What you will do -> Reproduce, character for character, the lines below from the first through the one with "774 65 4.83". Leave pictures out.

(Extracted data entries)
== Segment start ==

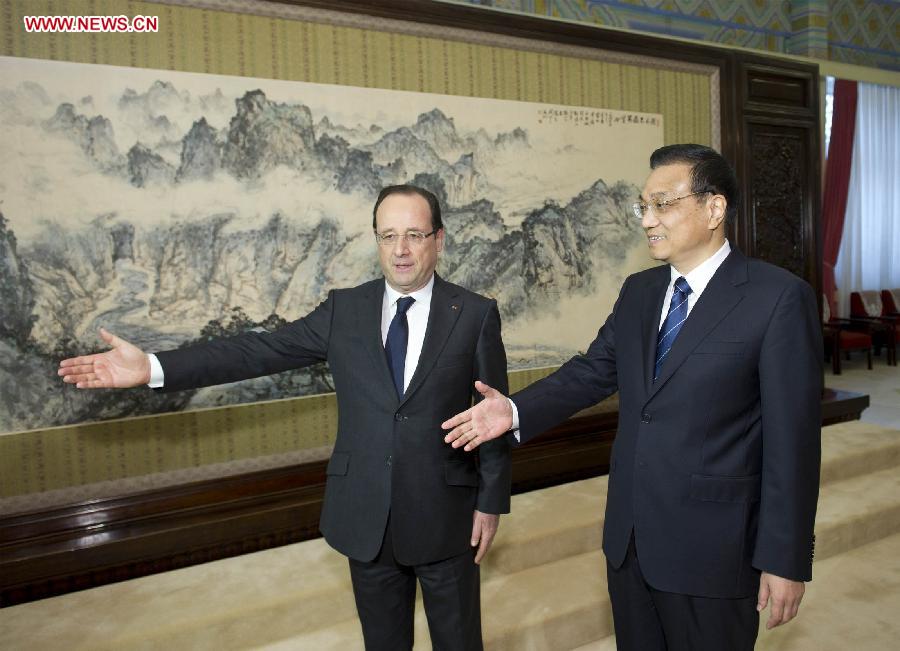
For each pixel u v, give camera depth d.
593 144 4.17
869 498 3.99
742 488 1.59
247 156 3.23
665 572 1.60
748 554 1.59
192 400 3.22
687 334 1.62
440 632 1.90
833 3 7.47
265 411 3.38
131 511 3.03
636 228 4.36
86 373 1.75
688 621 1.62
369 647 1.90
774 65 4.83
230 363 1.89
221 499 3.18
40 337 2.91
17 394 2.89
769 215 4.90
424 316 1.93
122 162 3.00
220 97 3.16
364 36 3.46
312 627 2.73
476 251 3.84
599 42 4.11
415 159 3.63
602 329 1.97
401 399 1.84
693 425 1.59
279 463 3.42
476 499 1.94
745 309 1.59
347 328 1.92
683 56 4.43
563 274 4.11
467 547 1.89
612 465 1.79
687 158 1.62
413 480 1.80
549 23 3.94
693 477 1.59
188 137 3.11
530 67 3.94
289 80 3.30
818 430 1.57
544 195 4.02
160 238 3.09
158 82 3.04
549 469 3.91
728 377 1.58
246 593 2.73
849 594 3.25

== Segment end ==

Written solution ->
For each pixel u v, give camera depth d.
593 144 4.17
869 498 3.99
742 488 1.59
247 156 3.23
665 572 1.60
748 554 1.59
192 400 3.22
687 334 1.62
440 632 1.90
833 3 7.47
265 411 3.38
131 511 3.03
636 228 4.36
86 373 1.75
688 621 1.62
369 647 1.90
774 65 4.83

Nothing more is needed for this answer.